"
"If I thought you were personal, Peter, I should object to the
mercantile adjective. 'Superfine,' indeed!"
"I am personal. I withdraw the obnoxious phrase, and substitute
transcendent. No, Fanny dear, I read Wade's experience in my own. I do
not feel very much concerned about him. He is big enough to take care of
himself. A man who is sincere, self-possessed, and steady does not get
into miseries with beautiful Amazons like our friend. He knows too much
to try to make his love run up hill; but let it once get started, rough
running gives it _vim_. Wade will love like a deluge, when he sees that
he may, and I'd advise obstacles to stand off."

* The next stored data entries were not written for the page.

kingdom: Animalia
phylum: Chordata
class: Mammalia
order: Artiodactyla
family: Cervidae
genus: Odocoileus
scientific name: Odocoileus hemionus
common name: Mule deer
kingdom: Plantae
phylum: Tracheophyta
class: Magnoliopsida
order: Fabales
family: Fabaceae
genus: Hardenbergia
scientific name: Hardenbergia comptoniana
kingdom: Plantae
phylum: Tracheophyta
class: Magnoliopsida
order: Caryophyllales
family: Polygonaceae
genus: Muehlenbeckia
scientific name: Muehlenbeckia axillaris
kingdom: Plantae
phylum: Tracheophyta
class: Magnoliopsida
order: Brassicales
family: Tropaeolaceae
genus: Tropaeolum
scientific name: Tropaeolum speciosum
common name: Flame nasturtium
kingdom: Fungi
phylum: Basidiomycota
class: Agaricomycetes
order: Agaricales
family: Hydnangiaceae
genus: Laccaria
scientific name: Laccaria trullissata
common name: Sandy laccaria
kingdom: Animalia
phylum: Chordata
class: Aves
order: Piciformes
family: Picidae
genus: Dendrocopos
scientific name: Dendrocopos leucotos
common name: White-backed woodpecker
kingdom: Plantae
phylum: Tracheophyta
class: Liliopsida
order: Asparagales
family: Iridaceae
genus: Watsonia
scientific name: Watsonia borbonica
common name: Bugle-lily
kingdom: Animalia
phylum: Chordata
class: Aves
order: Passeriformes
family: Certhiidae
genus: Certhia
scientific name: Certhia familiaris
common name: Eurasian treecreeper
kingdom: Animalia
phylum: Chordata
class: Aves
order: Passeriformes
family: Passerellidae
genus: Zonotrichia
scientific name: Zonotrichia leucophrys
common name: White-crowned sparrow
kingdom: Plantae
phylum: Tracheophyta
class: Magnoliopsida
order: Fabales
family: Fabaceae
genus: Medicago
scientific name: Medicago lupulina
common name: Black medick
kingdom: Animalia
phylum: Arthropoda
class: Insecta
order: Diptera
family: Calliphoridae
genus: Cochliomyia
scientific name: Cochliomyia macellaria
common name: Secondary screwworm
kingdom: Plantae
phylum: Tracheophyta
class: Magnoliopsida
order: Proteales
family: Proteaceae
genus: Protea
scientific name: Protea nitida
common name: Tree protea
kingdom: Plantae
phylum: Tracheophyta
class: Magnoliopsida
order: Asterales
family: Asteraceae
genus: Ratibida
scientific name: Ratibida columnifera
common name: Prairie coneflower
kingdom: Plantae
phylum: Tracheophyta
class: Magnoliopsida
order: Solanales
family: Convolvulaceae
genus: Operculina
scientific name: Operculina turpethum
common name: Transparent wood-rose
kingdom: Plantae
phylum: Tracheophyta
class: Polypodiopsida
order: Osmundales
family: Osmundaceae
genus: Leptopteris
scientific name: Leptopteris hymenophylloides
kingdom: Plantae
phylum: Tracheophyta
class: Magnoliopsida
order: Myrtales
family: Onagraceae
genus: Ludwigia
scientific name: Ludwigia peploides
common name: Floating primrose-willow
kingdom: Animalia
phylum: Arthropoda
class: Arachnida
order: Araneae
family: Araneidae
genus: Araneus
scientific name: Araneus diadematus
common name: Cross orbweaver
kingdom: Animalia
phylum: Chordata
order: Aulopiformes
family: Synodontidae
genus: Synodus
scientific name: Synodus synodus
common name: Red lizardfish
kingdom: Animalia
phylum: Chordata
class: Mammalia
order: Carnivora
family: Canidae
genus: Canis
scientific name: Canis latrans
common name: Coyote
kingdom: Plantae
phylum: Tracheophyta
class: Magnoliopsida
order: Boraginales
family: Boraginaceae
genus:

"It was pretty, Peter, to see cold Mary Damer so gentle and almost
tender."
"I always have loved to see the first beginnings of what looks like
love, since I saw ours."
"Ours," she said,--"it seems like yesterday."
And then together they recalled that fair picture against its dark
ground of sorrow, and so went on refreshing the emotions of that time
until Fanny smiling said,--
"There must be something magical in skates, for here we are talking
sentimentally like a pair of young lovers."
"Health and love are cause and effect," says Peter, sententiously.
Meanwhile Wade had been fast skating into the good graces of his
companion. Perhaps the rap on his head had deranged him. He certainly
tossed himself about in a reckless and insane way.